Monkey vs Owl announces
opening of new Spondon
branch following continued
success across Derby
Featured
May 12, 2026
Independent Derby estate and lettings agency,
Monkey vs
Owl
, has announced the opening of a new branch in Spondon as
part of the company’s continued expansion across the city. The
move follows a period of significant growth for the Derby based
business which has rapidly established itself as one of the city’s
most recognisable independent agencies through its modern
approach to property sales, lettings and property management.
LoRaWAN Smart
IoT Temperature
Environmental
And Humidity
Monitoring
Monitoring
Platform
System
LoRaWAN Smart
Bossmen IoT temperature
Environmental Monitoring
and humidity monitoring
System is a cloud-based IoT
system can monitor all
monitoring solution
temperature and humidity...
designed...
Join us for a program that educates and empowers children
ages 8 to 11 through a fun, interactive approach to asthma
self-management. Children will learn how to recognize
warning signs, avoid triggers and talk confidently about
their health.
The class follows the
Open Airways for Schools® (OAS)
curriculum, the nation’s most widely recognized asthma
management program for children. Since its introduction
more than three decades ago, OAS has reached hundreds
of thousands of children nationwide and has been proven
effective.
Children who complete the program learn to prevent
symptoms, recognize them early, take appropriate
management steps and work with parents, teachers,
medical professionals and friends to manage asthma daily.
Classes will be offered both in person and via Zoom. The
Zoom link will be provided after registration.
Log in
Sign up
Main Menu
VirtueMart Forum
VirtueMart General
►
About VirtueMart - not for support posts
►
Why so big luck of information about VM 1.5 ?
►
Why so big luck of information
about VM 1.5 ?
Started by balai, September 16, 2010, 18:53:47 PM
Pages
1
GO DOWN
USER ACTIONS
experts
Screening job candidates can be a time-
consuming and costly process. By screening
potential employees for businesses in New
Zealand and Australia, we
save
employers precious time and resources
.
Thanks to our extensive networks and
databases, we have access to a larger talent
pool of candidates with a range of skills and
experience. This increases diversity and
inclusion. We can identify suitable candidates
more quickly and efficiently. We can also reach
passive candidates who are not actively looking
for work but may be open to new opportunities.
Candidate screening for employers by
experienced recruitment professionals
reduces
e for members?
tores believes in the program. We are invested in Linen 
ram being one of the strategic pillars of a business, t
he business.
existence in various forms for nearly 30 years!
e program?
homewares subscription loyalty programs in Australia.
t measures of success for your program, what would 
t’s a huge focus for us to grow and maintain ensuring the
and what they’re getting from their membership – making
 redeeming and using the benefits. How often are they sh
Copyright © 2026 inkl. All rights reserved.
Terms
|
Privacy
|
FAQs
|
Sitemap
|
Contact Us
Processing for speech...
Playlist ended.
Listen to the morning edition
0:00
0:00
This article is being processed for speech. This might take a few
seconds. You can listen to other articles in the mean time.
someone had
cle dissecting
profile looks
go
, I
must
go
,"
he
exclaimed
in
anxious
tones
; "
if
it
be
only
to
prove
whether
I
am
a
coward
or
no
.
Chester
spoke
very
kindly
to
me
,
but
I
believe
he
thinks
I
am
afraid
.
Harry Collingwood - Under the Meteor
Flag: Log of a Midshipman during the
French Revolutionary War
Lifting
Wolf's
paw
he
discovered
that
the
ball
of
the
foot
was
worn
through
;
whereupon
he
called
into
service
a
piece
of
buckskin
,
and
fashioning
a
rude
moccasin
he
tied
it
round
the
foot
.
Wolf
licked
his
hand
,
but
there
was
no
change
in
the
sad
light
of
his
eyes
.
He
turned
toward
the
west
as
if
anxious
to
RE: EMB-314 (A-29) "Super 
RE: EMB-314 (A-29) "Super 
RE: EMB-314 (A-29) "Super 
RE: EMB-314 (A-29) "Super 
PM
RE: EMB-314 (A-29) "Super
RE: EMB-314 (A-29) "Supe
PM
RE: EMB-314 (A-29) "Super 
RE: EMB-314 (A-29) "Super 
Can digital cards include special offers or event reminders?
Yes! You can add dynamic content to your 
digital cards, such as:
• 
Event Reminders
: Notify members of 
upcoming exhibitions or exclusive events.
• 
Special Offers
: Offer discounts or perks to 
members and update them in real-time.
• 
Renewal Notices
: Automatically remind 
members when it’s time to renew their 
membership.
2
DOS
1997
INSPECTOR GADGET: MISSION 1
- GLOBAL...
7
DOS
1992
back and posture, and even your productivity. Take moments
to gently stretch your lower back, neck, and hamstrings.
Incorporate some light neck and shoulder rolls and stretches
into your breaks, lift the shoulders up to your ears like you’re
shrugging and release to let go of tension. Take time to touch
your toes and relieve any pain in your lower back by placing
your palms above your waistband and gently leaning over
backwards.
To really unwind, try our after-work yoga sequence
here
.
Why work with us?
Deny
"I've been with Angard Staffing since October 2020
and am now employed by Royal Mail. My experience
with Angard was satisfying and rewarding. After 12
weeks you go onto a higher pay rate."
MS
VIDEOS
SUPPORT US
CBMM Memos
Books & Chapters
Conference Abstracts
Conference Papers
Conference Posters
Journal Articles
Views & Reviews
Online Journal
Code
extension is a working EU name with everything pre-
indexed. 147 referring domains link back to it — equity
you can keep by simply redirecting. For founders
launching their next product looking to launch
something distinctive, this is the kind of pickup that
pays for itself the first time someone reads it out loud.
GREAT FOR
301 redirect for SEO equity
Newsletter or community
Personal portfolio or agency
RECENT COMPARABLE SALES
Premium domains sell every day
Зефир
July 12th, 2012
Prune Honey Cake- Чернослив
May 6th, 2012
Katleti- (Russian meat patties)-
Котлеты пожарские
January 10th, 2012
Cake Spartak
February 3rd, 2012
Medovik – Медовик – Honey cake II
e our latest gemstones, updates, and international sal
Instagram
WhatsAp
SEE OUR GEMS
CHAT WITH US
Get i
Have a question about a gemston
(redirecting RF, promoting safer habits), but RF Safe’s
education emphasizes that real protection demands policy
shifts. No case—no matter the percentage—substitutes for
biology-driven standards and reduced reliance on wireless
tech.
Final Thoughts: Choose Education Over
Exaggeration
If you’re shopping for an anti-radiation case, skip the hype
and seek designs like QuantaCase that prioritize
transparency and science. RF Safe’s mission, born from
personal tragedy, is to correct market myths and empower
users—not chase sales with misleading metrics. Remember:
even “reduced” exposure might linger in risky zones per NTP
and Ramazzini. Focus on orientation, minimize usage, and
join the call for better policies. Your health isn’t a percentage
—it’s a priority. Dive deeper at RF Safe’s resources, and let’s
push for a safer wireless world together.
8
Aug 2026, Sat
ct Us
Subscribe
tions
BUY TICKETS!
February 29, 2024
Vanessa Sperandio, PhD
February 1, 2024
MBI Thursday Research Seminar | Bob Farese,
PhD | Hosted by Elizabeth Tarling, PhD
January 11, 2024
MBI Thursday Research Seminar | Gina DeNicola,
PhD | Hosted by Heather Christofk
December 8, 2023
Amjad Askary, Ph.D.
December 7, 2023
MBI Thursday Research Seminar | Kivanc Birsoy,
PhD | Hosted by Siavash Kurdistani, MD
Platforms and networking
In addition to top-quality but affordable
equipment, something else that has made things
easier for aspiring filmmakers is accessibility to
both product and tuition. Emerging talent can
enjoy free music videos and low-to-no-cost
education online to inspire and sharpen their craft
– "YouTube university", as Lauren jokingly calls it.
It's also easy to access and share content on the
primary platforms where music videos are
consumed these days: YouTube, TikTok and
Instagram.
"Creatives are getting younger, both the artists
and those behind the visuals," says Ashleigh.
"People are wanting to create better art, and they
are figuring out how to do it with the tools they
--------------------
• Written task:
Return, from the data, each line that has the word "something" in it.

• Written reply:
something distinctive, this is the kind of pickup that
equipment, something else that has made things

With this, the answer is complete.